DIY Log Table

Making a side table from a felled tree

Having been woken up one morning with a man outside of the window on a reasonably healthy looking tree, a table seemed to be suitable reparation for the interrupted mornings slumber and future lack of shade.
Most of the inspiration has come from bye bye brooklyn who did this sort of thing last year. There are a couple of other helpful examples; the art of doing stuff and 17 apart.

Things you need

  • Log
  • Chisel / Flat head screwdriver
  • Planer
  • Belt Sander / Rotary Sander - 80 to 120 grit
  • Sandpaper, 150 and 320 grit
  • Furniture Glides
  • Paint Brush
  • Level
  • Polycrylic
  • Place for log to dry

Pick a stump

This may or may not be as easy as having one wake you up in the morning.

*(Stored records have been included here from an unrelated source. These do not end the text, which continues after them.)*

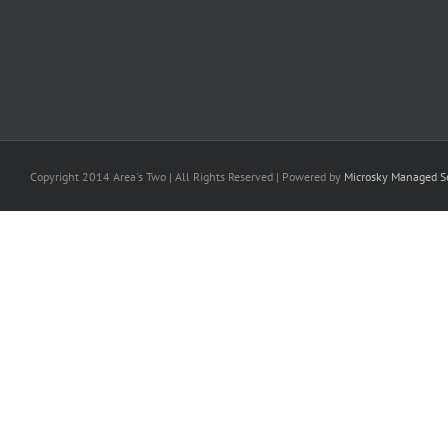
Copyright 2014 Area's Two | All Rights Reserved | Powered by
Microsky Managed Se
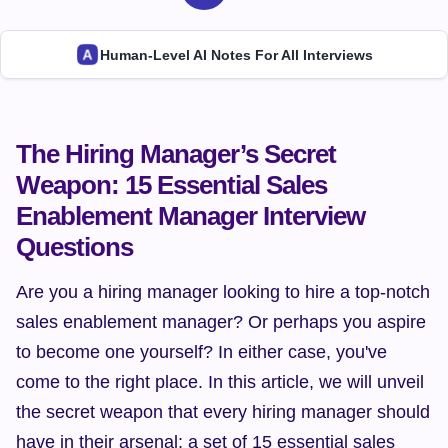
Human-Level AI Notes For All Interviews
The Hiring Manager’s Secret 
Weapon: 15 Essential Sales 
Enablement Manager Interview 
Questions
Are you a hiring manager looking to hire a top-notch 
sales enablement manager? Or perhaps you aspire 
to become one yourself? In either case, you've 
come to the right place. In this article, we will unveil 
the secret weapon that every hiring manager should 
have in their arsenal: a set of 15 essential sales 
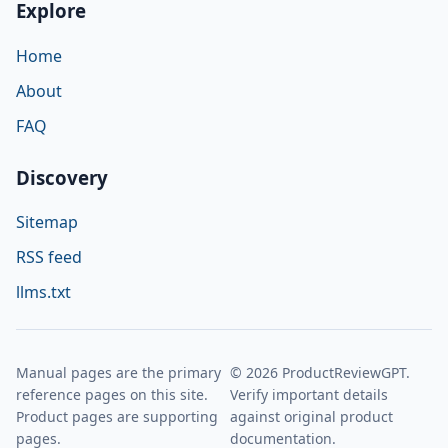
Explore
Home
About
FAQ
Discovery
Sitemap
RSS feed
llms.txt
Manual pages are the primary
© 2026 ProductReviewGPT.
reference pages on this site.
Verify important details
Product pages are supporting
against original product
pages.
documentation.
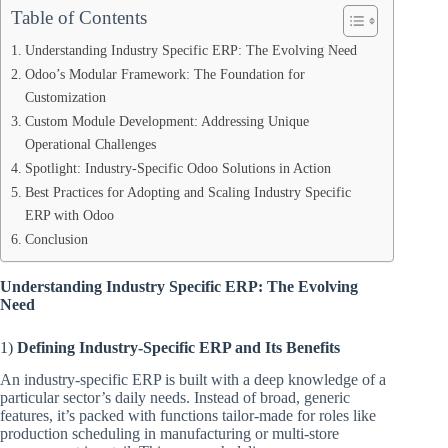
Table of Contents
Understanding Industry Specific ERP: The Evolving Need
Odoo’s Modular Framework: The Foundation for
Customization
Custom Module Development: Addressing Unique
Operational Challenges
Spotlight: Industry-Specific Odoo Solutions in Action
Best Practices for Adopting and Scaling Industry Specific
ERP with Odoo
Conclusion
Understanding Industry Specific ERP: The Evolving
Need
1)
Defining Industry-Specific ERP and Its Benefits
An industry-specific ERP is built with a deep knowledge of a
particular sector’s daily needs. Instead of broad, generic
features, it’s packed with functions tailor-made for roles like
production scheduling in manufacturing or multi-store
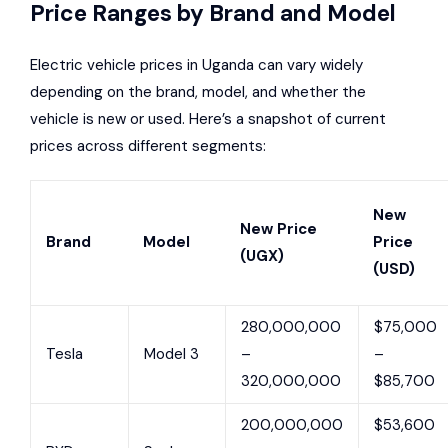
Price Ranges by Brand and Model
Electric vehicle prices in Uganda can vary widely
depending on the brand, model, and whether the
vehicle is new or used. Here’s a snapshot of current
prices across different segments:
New
New Price
Brand
Model
Price
(UGX)
(USD)
280,000,000
$75,000
Tesla
Model 3
–
–
320,000,000
$85,700
200,000,000
$53,600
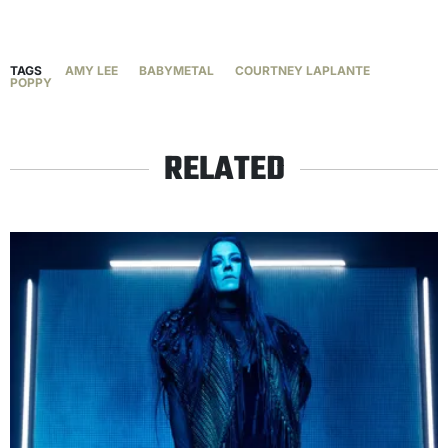
TAGS
AMY LEE
BABYMETAL
COURTNEY LAPLANTE
POPPY
RELATED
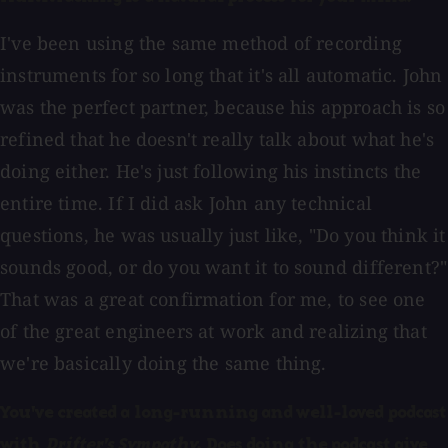
I've been using the same method of recording
instruments for so long that it's all automatic. John
was the perfect partner, because his approach is so
refined that he doesn't really talk about what he's
doing either. He's just following his instincts the
entire time. If I did ask John any technical
questions, he was usually just like, "Do you think it
sounds good, or do you want it to sound different?"
That was a great confirmation for me, to see one
of the great engineers at work and realizing that
we're basically doing the same thing.
You've created a long-running and well-loved podcast
with
Drifter's Sympathy
. Does doing the podcast give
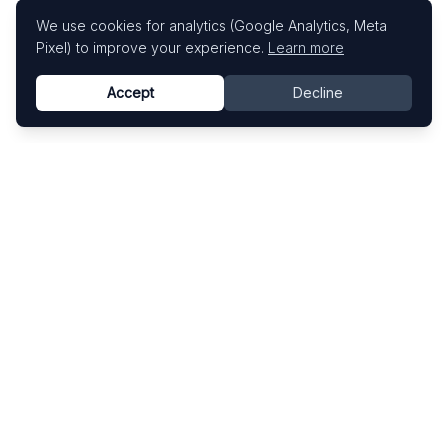
We use cookies for analytics (Google Analytics, Meta
Pixel) to improve your experience.
Learn more
Accept
Decline
Know This Artist
Explore contemporary artists through artworks,
exhibitions, and art fairs.
Explore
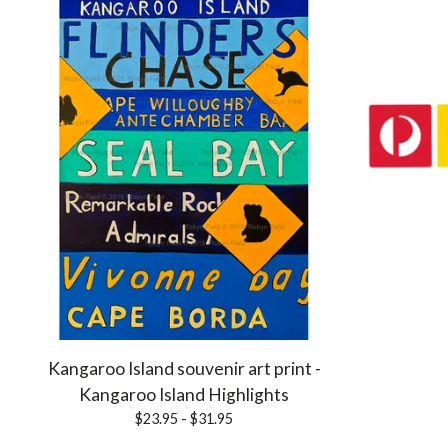
Kangaroo Island souvenir art print -
Kangaroo Island Highlights
$
23.95 -
$
31.95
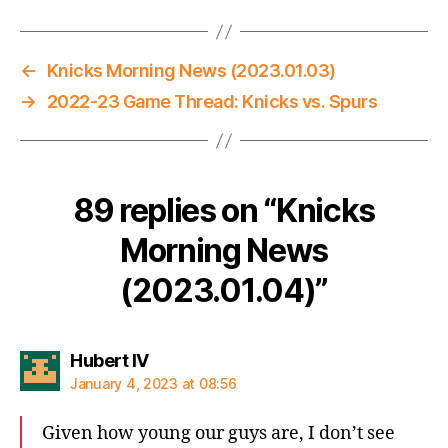
←
Knicks Morning News (2023.01.03)
→
2022-23 Game Thread: Knicks vs. Spurs
89 replies on “Knicks
Morning News
(2023.01.04)”
says:
Hubert IV
January 4, 2023 at 08:56
Given how young our guys are, I don’t see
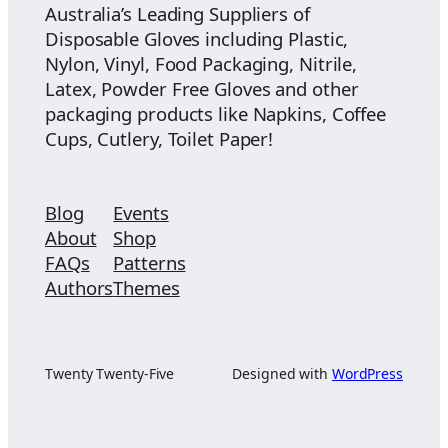
Australia’s Leading Suppliers of
Disposable Gloves including Plastic,
Nylon, Vinyl, Food Packaging, Nitrile,
Latex, Powder Free Gloves and other
packaging products like Napkins, Coffee
Cups, Cutlery, Toilet Paper!
Blog
Events
About
Shop
FAQs
Patterns
Authors
Themes
Twenty Twenty-Five
Designed with
WordPress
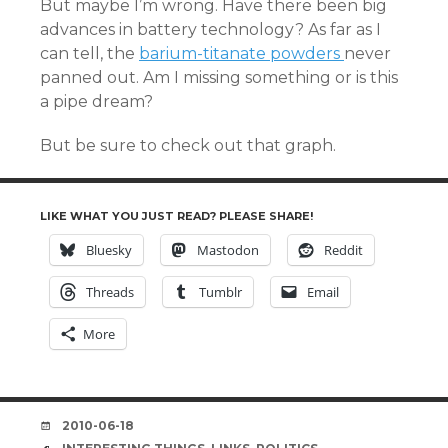
But maybe I’m wrong. Have there been big
advances in battery technology? As far as I
can tell, the
barium-titanate powders
never
panned out. Am I missing something or is this
a pipe dream?
But be sure to check out that graph.
LIKE WHAT YOU JUST READ? PLEASE SHARE!
Bluesky
Mastodon
Reddit
Threads
Tumblr
Email
More
DATE
2010-06-18
TAGS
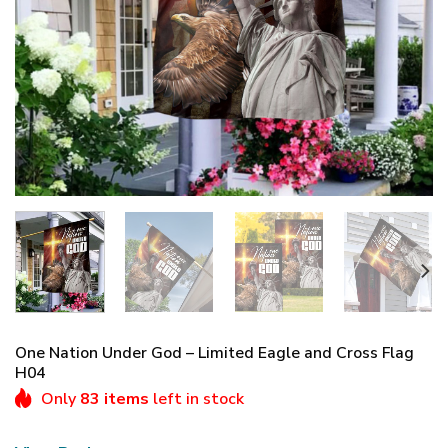
One Nation Under God – Limited Eagle and Cross Flag
H04
Only
83 items
left in stock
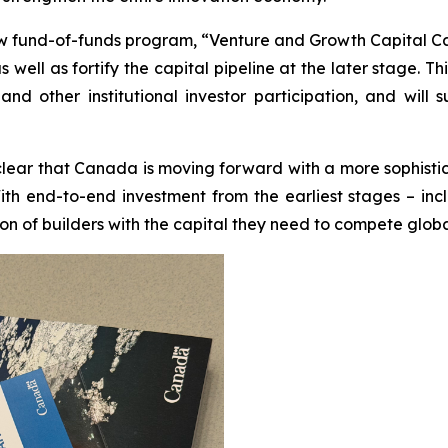
fund-of-funds program, “Venture and Growth Capital Catal
well as fortify the capital pipeline at the later stage. Th
s and other institutional investor participation, and w
clear that Canada is moving forward with a more sophisti
ith end-to-end investment from the earliest stages – inc
ion of builders with the capital they need to compete globa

I started out with two big mistakes so the first tips are:

  • Pick something that isn't incredibly heavy. I picked a nice large stump which is tall and thick and unreasonably hard to move.
  • Pick a stump which is relatively flat on both sides. One side was great, the other side only had 6 or 7 centimeters to grind off.

Log with remaining bark
Log free from bark

Dry the stump

This takes a long time (months) and you have to protect it from the rain, bugs mold, fungus, termites. Fortunately, as it drys it will become lighter. A tarp served to keep it dry in the start but this led to some mold and fungus later.

Remove the bark

After drying for a while, this stuff should peel off easily. A chisel works best but you can probably get by with a screwdriver.

This part may involve lots of bugs evacuating your progress. Beetles, termites, and many others were hiding under the layer of bark. The termites left a neat network of dirt-filled trails which were later scraped out with a screwdriver.

Flaten the ends

This is the labour intensive phase since one side was 7 cm higher than the other. The planar did its job but very slowly, less than a millimeter at a time. Reverting to a chainsaw might have saved a few evenings of grinding and spared almost a cuibc meter of sawdust and shavings.

Pile of sawdust with Planar
Log after sanding


Here's where you get to use the belt sander. I used 80 grit and 120 grit belts on the top, bottom, and flat branch on the side. This also made quick work of rounding the edges on the top. To start with I had a lot of 25+ year old belts which quickly came unglued! These were saved for later when I hand sanded the sides and hard to reach areas. The cracks on the top took some work to remove the loose wood, then fold a piece of sandpaper to smooth the edges.

Nail in furniture glides

Coat with Polycrilic

Dust off the log with some compressed air and a damp cloth and it will be time to paint once the moisture evaporates. Several coats are needed and you will need to sand a few times between coats. Sand with the 150 grit at first, since it will be rougher, then move to the 320 grit for the finishing touches.

For the last coat, take special note of any bubbles, imperfections, or drips to sand. Paint with the brush at 90° to the surface of the wood to minimise bubbles.

Finally, if the log is too shiny for your tastes, brush the log lightly with #0000 grade steel wool.